Update If you are going to persevere with your suggested model, I would recommend considering how your release cycle works. Does the release just involve tagging and pushing, or do you feature freeze for some time to carry out additional QA? Might you ever do that in the future? If the answer is 'yes' or 'maybe' then you shouldn't release from master, but should instead create a release branch, carry out your last minute fixes, and then tag and push. Don't forget to merge back as well though.
Update
If you are employing a branch-per-task strategy it might appear that the master
branch serves no real purpose. If you are doing continuous release, so every stable develop branch build is deployed to your production environment automatically, this is probably true. In an environment where a build is promoted to production, without a release phase, i.e. the promotion doesn't involve any additional commits the additional branch is possibly unnecessary. The real benefit of the develop
/master
branching strategy comes when you have a release phase where final release fixes (deployment issues, last minute bugs, etc.) and general housekeeping such as version number bumps are done in a transient release
branch.
Using the release branch and then merging that to a master branch means you can continue to merge stable features back into develop even though your release isn't complete yet.

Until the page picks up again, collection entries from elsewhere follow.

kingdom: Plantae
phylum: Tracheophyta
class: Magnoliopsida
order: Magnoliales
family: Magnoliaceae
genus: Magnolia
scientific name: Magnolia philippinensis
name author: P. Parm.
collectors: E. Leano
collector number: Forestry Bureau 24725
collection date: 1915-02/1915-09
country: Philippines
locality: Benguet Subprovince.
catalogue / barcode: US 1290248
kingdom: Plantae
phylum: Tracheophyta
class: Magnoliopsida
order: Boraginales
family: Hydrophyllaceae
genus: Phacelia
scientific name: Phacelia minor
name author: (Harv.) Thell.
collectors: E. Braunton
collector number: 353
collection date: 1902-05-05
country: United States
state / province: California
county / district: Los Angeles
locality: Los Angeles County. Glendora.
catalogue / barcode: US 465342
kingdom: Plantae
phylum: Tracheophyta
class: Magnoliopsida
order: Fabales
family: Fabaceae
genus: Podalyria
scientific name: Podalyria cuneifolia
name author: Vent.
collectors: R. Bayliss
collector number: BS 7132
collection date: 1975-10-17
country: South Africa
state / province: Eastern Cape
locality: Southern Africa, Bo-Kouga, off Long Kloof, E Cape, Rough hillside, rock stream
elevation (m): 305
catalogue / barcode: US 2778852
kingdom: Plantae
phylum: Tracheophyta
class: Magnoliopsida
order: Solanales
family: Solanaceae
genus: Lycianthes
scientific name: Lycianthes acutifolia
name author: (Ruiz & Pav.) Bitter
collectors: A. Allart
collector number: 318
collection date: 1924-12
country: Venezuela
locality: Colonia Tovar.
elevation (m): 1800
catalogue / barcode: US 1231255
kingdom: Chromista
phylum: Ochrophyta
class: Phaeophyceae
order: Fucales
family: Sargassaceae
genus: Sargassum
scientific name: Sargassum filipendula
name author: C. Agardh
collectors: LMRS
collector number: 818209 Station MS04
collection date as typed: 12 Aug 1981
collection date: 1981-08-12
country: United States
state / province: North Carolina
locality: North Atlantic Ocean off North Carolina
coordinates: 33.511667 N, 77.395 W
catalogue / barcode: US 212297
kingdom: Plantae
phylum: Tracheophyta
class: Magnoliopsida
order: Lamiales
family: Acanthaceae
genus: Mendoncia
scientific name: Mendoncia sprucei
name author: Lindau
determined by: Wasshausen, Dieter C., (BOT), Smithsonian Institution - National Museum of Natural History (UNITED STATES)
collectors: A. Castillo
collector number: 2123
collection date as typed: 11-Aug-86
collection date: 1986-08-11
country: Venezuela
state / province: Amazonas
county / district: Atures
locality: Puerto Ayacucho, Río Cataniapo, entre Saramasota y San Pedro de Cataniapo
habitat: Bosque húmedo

It's also quite nice to have single commit points on the master branch, with each commit representing a release, but that's a purely aesthetic justification so isn't really that valid :).
I want to adopt a branch per task strategy and want to know how it has been done with git before
Git lightweight branching has been specifically designed with exactly this in mind, you can and ideally should create branches for each individual topic.
The following is quite subjective. The successful branching model that you refer to is successful because its plain common sense (and the marketing of calling it successful to reassure the world that branching and merging isn't scary at all). My own evidence is anecdotal, but it stands to reason that everyone who used git on a large enough project with many developers naturally had release, develop, stage, featureX, featureY, etc branches, or variants of thereof, with a common and normalised flow between them.
Your flow, as charted, makes sense, and one shoe doesn't fit all - you shouldn't be afraid to deviate from a successful git branching model where necessary!
Notwithstanding, with every such flow the main question is what's your staging, QA and release strategy. Fixing bugs, developing features, whether on topic branches or common branches isn't much of an issue, code is just code. And git is very good at moving code around between branches, splitting it to new branches, rewinding to code's old state, etc.
So what's more of an issue is how do you plan to QA and release the code. What are your resource limitations? (Build times, webservers, embedded harnesses, test farms, CI build and test boxes, etc.) Just as an example, if branching and moving code around is cheap, but building or re-building a branch takes 8 hours, then having a branch per a minuscule change doesn't make sense. Your flow has to consider this to be a successful one.